A more quarantine-friendly approach to bringing live music back in 2020 has been the introduction of virtual concerts. Many artists have been announcing livestreams, where fans pay for tickets to “attend” shows that are limited to a certain number of viewers. Many people wouldn’t spend money to view such livestreams; however, as someone who has been missing concerts and wants to support my favorite artists during a time when their touring income has come to a halt, I’ve been really excited about this alternative.

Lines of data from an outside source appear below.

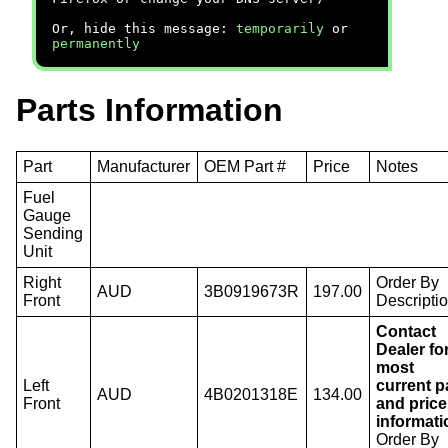
Or, hide this message:
temporarily
or
permanently
Parts Information
Part
Manufacturer
OEM Part #
Price
Notes
Fuel
Gauge
Sending
Unit
Right
Order By
AUD
3B0919673R
197.00
Front
Descriptio
Contact
Dealer fo
most
Left
current p
AUD
4B0201318E
134.00
Front
and price
informati
Order By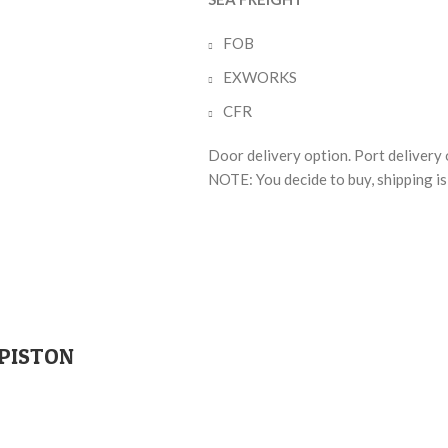
FOB
EXWORKS
CFR
Door delivery option. Port delivery 
NOTE: You decide to buy, shipping is 
 PISTON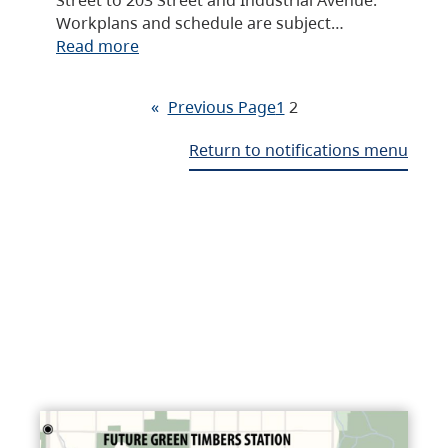
Workplans and schedule are subject…
Read more
«
Previous Page
1
2
Return to notifications menu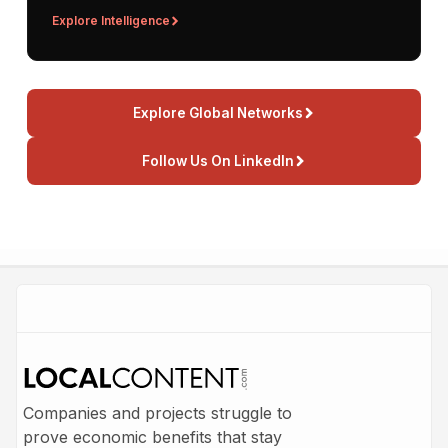
Explore Intelligence
Explore Global Networks
Follow Us On LinkedIn
Companies and projects struggle to
prove economic benefits that stay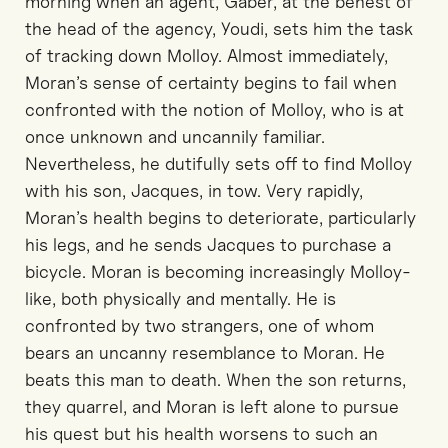
morning when an agent, Gaber, at the behest of
the head of the agency, Youdi, sets him the task
of tracking down Molloy. Almost immediately,
Moran’s sense of certainty begins to fail when
confronted with the notion of Molloy, who is at
once unknown and uncannily familiar.
Nevertheless, he dutifully sets off to find Molloy
with his son, Jacques, in tow. Very rapidly,
Moran’s health begins to deteriorate, particularly
his legs, and he sends Jacques to purchase a
bicycle. Moran is becoming increasingly Molloy-
like, both physically and mentally. He is
confronted by two strangers, one of whom
bears an uncanny resemblance to Moran. He
beats this man to death. When the son returns,
they quarrel, and Moran is left alone to pursue
his quest but his health worsens to such an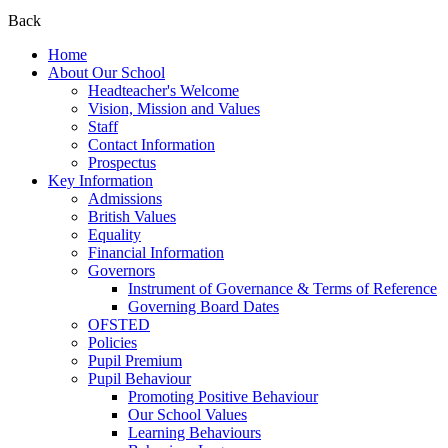
Back
Home
About Our School
Headteacher's Welcome
Vision, Mission and Values
Staff
Contact Information
Prospectus
Key Information
Admissions
British Values
Equality
Financial Information
Governors
Instrument of Governance & Terms of Reference
Governing Board Dates
OFSTED
Policies
Pupil Premium
Pupil Behaviour
Promoting Positive Behaviour
Our School Values
Learning Behaviours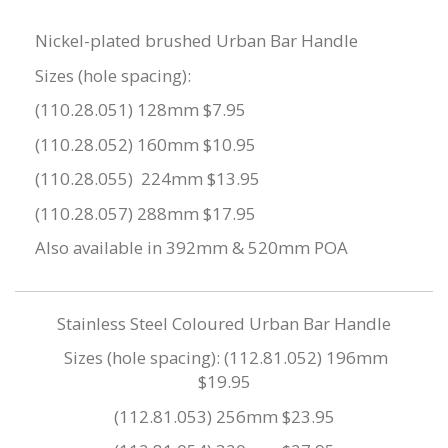
Nickel-plated brushed Urban Bar Handle
Sizes (hole spacing):
(110.28.051) 128mm $7.95
(110.28.052) 160mm $10.95
(110.28.055) 224mm $13.95
(110.28.057) 288mm $17.95
Also available in 392mm & 520mm POA
Stainless Steel Coloured Urban Bar Handle
Sizes (hole spacing): (112.81.052) 196mm
$19.95
(112.81.053) 256mm $23.95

This past weekend, I watched Vance Joy’s live performance from his house through Zoom, along with around 750 people from across the country. It was such a positive and intimate experience with Vance taking breaks after each song to directly interact with fans on camera and answer our questions. The chat was also very lively with fans continuously sharing how excited they were to share the experience together. It was clear how badly everyone had been needing a break from reality. In this way, it felt even more personal than a traditional concert.
While many tours have been postponed until 2021, it is unclear whether or not it’ll be safe to have gatherings that large within the next year. Until concerts can resume safely, I’m perfectly content with these new options. I’m excited to see how they can continue to connect artists with their fanbases, perhaps even more than ever before.